I gave my dirt away to the people I met. I called it magic dirt and they laughed. They put it in flower pots and the flowers grew. I dropped the stones on the sidewalks. I told them I was going to make the whole world Crapalachia, but they didn’t believe me. They thought I was only joking. I think of Sarah asking me why I was doing this.

I told her I was putting blankets in the trees for our children, so that no matter where they went — they would always be home. The whole world would become this place. It would take a million years and it would take a million trips, but I would rearrange the world.
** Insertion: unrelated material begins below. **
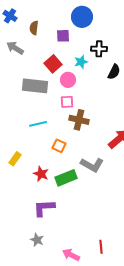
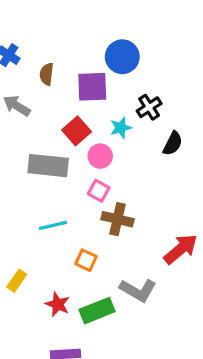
purple square: (63, 36) -> (92, 87), size x1.5
black cross: (99, 49) -> (149, 107), turned -35
pink square: (67, 102) -> (99, 191), turned 32

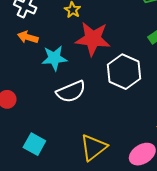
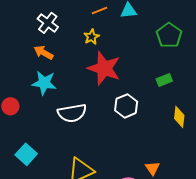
cyan star: (54, 58) -> (44, 83), moved
white hexagon: (124, 72) -> (126, 106), size x0.7

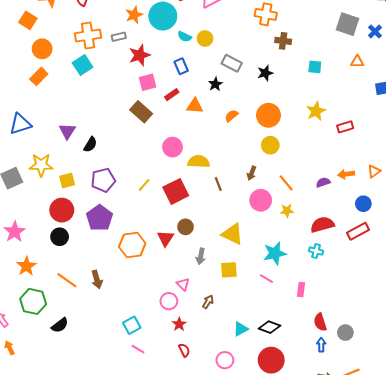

She said, “That’s impossible, Scott, and it’s also crazy.”

I told her that’s why I needed to do it. I told her that was the only reason to do anything.

So now I put the dirt from my home in my pockets and I travel. I am making the world my mountain.

So we have to come to the end. Listen: Your heart is beating. Isn’t that amazing? Your heart believes in you. I believe in your heart too.

I wanted to write a book about all the people I knew and loved before I forgot them, but I see that my book is something else now. I see that I have been praying a selfish prayer for myself. I see that I have been praying this prayer…

Please tell me I existed. Please tell me I was born. Please tell me I sang, and laughed, and danced, and saw and dreamed. I am beyond fucking memories now. It is a time for forgetting. God bless the forgotten. God bless the forgetful.